:: Listed records
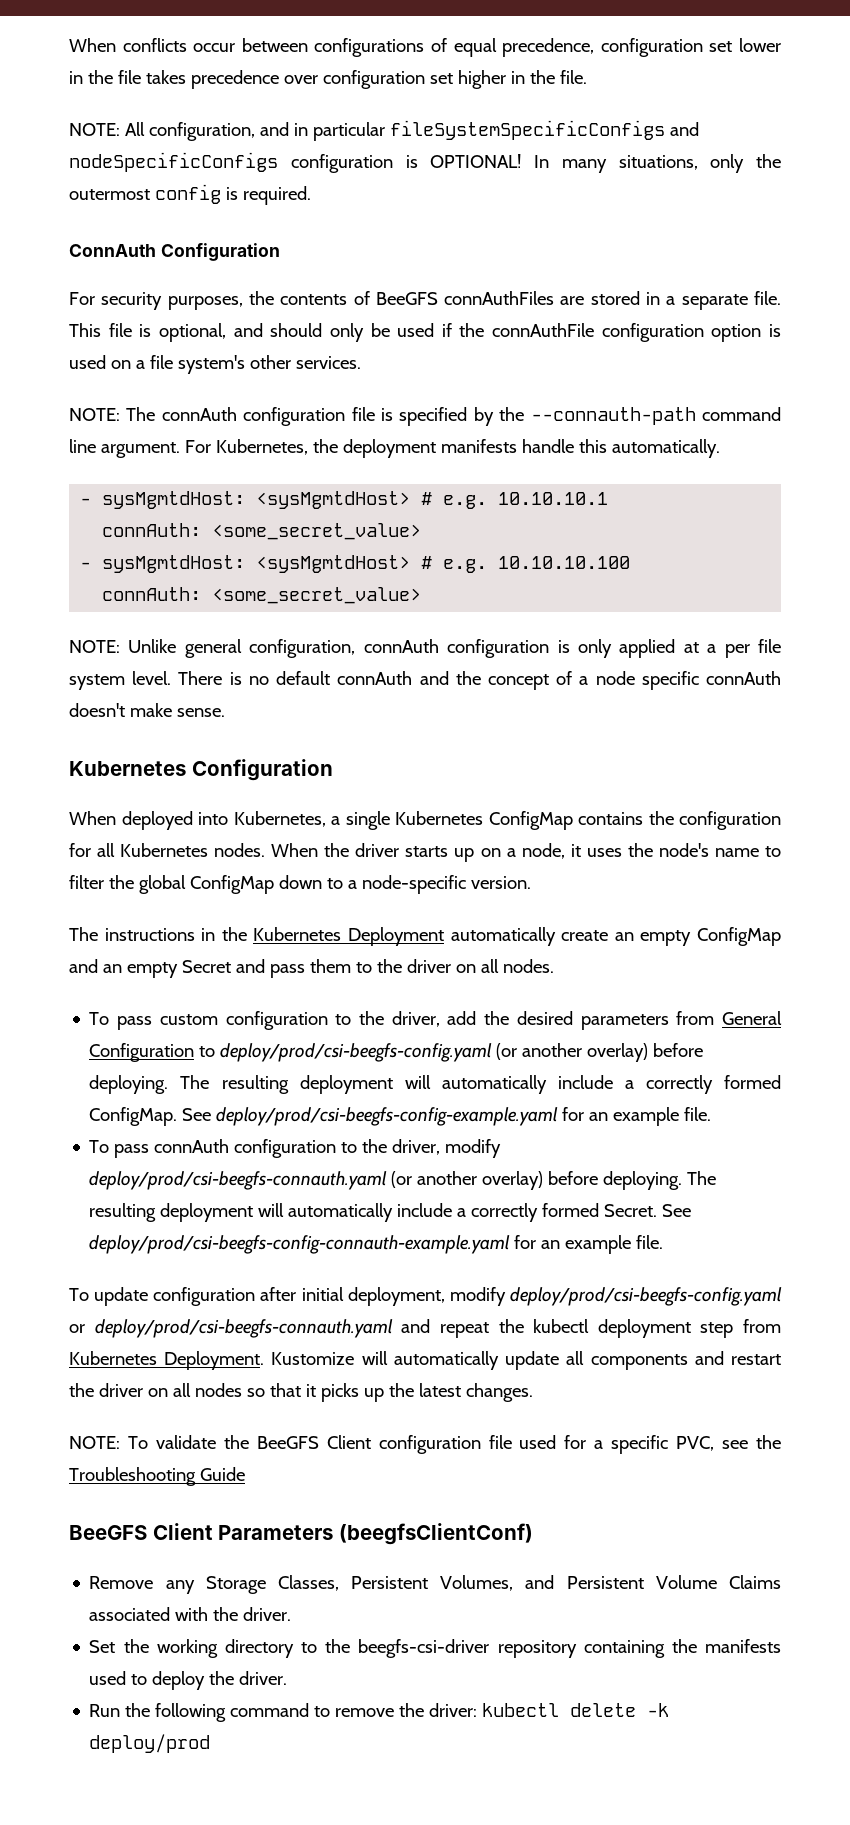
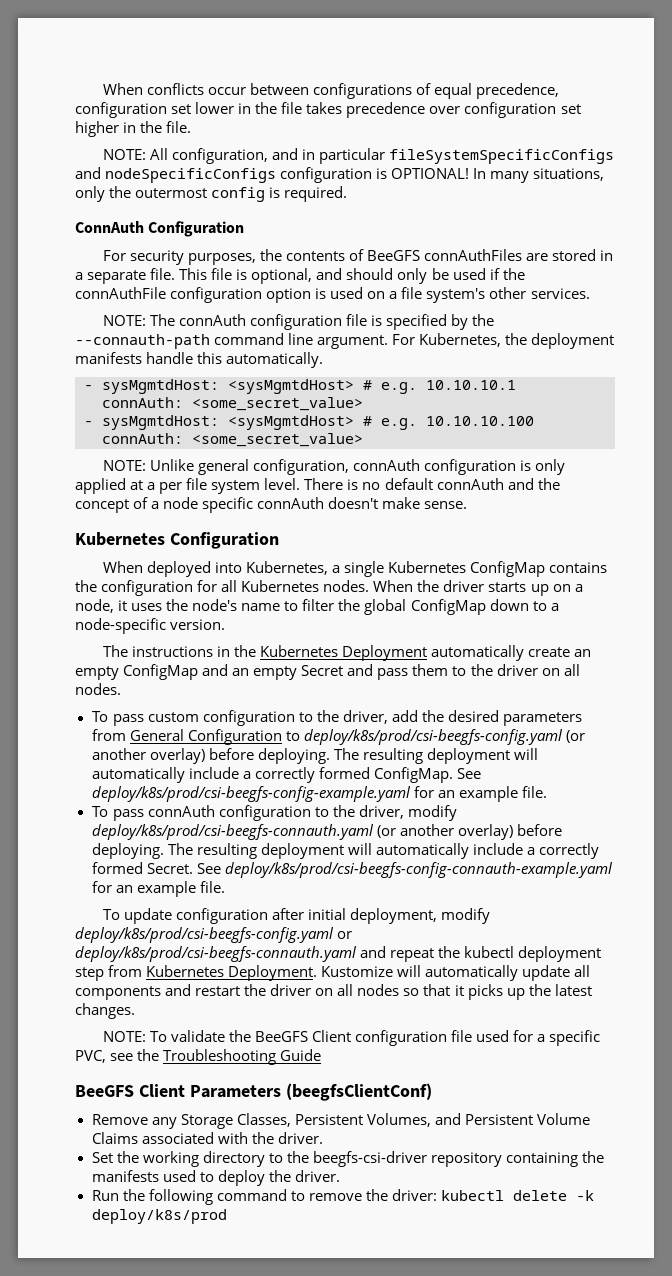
[220,1043,493,1062] deploy/prod/csi-beegfs-config.yaml -> [303,729,563,745] deploy/k8s/prod/csi-beegfs-config.yaml
[216,1107,559,1126] deploy/prod/csi-beegfs-config-example.yaml -> [91,786,411,802] deploy/k8s/prod/csi-beegfs-config-example.yaml
[89,1171,388,1190] deploy/prod/csi-beegfs-connauth.yaml -> [91,824,374,840] deploy/k8s/prod/csi-beegfs-connauth.yaml
[89,1235,511,1254] deploy/prod/csi-beegfs-config-connauth-example.yaml -> [224,862,613,878] deploy/k8s/prod/csi-beegfs-config-connauth-example.yaml
[510,1287,783,1306] [69,1319,393,1338] deploy/prod/csi-beegfs-config.yaml or deploy/prod/csi-beegfs-connauth.yaml -> [75,927,353,943] [75,946,357,962] deploy/k8s/prod/csi-beegfs-config.yaml or deploy/k8s/prod/csi-beegfs-connauth.yaml
[89,1734,211,1753] deploy/prod -> [91,1209,227,1224] deploy/k8s/prod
::::
● **Your goal**: Quote the records above exactly, from the first line through the line containing "[89,1171,388,1190] deploy/prod/csi-beegfs-connauth.yaml ->", and leave out the pictures.

● **Written response**:
[220,1043,493,1062] deploy/prod/csi-beegfs-config.yaml -> [303,729,563,745] deploy/k8s/prod/csi-beegfs-config.yaml
[216,1107,559,1126] deploy/prod/csi-beegfs-config-example.yaml -> [91,786,411,802] deploy/k8s/prod/csi-beegfs-config-example.yaml
[89,1171,388,1190] deploy/prod/csi-beegfs-connauth.yaml -> [91,824,374,840] deploy/k8s/prod/csi-beegfs-connauth.yaml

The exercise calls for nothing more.